Further Proof That The Parents Television Council Hates Their Own Children

With each and every new statement from The Parents Television Council, I get more and more convinced that they actually hate their own children. My theory started after the Super Bowl when they overreacted to M.I.A flipping off the audience and turned it into the equivalent of Janet Jackson marching into their house and demanding their children breastfeed from her exposed nipple.

Now they’re supporting the MPAA’s decision to give the upcoming documentary, Bully, an R-rating. Despite the fact that the film’s aimed at the under R-rated crowd in an attempt to assure them they’re not alone when it comes to being bullied and also that they can be the difference in their own schools.

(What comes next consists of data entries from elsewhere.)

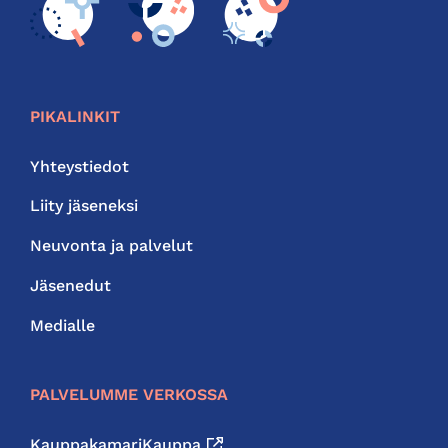
PIKALINKIT
Yhteystiedot
Liity jäseneksi
Neuvonta ja palvelut
Jäsenedut
Medialle
PALVELUMME VERKOSSA
KauppakamariKauppa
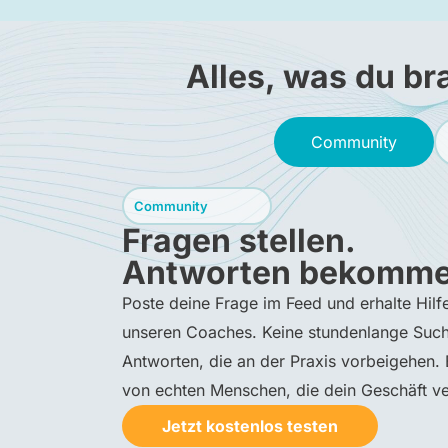
Alles, was du br
Community
Community
Fragen stellen.
Antworten bekomme
Poste deine Frage im Feed und erhalte Hil
unseren Coaches. Keine stundenlange Such
Antworten, die an der Praxis vorbeigehen
von echten Menschen, die dein Geschäft ve
Jetzt kostenlos testen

The MPAA justifies their decision because the f-word is used 6 times in the film. As if the average teenager doesn’t hear or see that word 6 times before they even get out of bed in the morning.

The movement to lower the rating to PG-13 was started by Katy Butler, a 17-year-old Michigan high school student.

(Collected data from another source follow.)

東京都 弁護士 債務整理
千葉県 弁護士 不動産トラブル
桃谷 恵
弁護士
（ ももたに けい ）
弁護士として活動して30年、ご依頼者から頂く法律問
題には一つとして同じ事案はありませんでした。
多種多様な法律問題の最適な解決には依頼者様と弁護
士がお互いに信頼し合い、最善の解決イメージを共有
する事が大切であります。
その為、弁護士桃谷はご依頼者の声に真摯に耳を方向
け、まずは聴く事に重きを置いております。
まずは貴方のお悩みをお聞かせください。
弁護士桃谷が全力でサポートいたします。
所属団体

Butler, who came out as a lesbian in middle school and has been the victim of repeated bullying, launched the online petition on February 26. Since then, she has been featured on CNN and Fox News, and was in the audience during today’s taping of “The Ellen DeGeneres Show,” during which DeGeneres urged her viewers to also sign the petition.

Since then, even more celebrities started encouraging their fans to sign the petition, including Demi Lovato and Drew Brees. Because as human beings who have interacted with teenagers or were at one point a teenager themselves, they understand how important it is that everyone can see this film.

So why then did the Parents Television Council praise the MPAA for their decision to not lower the rating to PG-13?

Do they really think that the vulgar language in the documentary is worse than what their children hear in school everyday? Do they truly believe that this is what’s best for the children, for their children? It’s almost as if they’re pro-bullying. As if they’re worried bullies will see this film and realize how they’re impacting their classmates’ lives. Or that bullied children will see it and identify with the film and feel a little it better about their situation.

Or maybe it’s just the fact that they’re bullies when it comes to getting what they want from the media and they don’t want their children to figure that out.

Either way it’s pretty clear, the Parent’s Television Council isn’t looking out for anyone’s children, least of all, their own.